Last year, Google released its robots.txt parser and matcher to the open source world. Since then, people have used it to build new tools, contribute to the open source library, and release new language versions (like golang and rust).
With the intern season ending at Google, they wanted to highlight two new releases related to robots.txt that were made possible by two interns working on the Search Open Sourcing team: Andreea Dutulescu and Ian Dolzhanskii.
First, they are releasing a testing framework for robots.txt parser developers, created by Andreea. The project provides a testing tool that can validate whether a robots.txt parser follows the Robots Exclusion Protocol, or to what extent. Currently there is no official and thorough way to assess the correctness of a parser, so Andreea built a tool that can be used to create parsers that are following the protocol.

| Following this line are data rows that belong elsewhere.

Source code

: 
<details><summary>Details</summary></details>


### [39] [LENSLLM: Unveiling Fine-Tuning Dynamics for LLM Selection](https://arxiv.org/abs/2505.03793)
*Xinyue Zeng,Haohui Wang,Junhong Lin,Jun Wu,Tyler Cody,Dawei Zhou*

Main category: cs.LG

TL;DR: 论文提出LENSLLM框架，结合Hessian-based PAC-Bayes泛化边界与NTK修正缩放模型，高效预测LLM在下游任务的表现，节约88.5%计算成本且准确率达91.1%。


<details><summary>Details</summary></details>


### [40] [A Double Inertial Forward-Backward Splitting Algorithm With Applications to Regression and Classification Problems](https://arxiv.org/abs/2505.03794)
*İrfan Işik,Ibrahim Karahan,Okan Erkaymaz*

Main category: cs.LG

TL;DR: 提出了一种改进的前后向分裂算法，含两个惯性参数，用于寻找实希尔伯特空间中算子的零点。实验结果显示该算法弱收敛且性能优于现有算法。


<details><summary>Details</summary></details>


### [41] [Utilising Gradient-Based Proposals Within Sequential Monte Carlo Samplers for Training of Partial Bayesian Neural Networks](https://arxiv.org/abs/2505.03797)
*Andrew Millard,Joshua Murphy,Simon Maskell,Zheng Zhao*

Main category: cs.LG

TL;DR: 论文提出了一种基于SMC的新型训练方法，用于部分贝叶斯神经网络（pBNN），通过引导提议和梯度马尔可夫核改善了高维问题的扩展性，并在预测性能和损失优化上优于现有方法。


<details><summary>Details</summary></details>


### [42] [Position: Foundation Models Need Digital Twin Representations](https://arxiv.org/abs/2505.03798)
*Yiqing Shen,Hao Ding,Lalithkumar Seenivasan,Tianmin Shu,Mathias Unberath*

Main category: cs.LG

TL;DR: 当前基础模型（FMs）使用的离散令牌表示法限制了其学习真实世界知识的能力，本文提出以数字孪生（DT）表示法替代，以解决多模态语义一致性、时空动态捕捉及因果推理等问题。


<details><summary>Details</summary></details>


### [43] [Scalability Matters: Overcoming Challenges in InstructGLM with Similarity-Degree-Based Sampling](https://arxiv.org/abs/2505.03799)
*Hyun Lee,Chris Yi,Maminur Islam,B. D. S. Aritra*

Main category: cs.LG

Google has released a Java port of its popular C++ robots.txt parser. The parser is a 1-to-1 translation of the C++ parser in terms of functions and behavior, and it has been thoroughly tested for parity against a large corpora of robots.txt rules. Teams are already planning to use the Java robots.txt parser in Google production systems, and the company welcomes your contributions to these projects.
It was our genuine pleasure to host Andreea and Ian, and we're sad that their internship is ending. Their contributions help make the Internet a better place and we hope that we can welcome them back to Google in the future.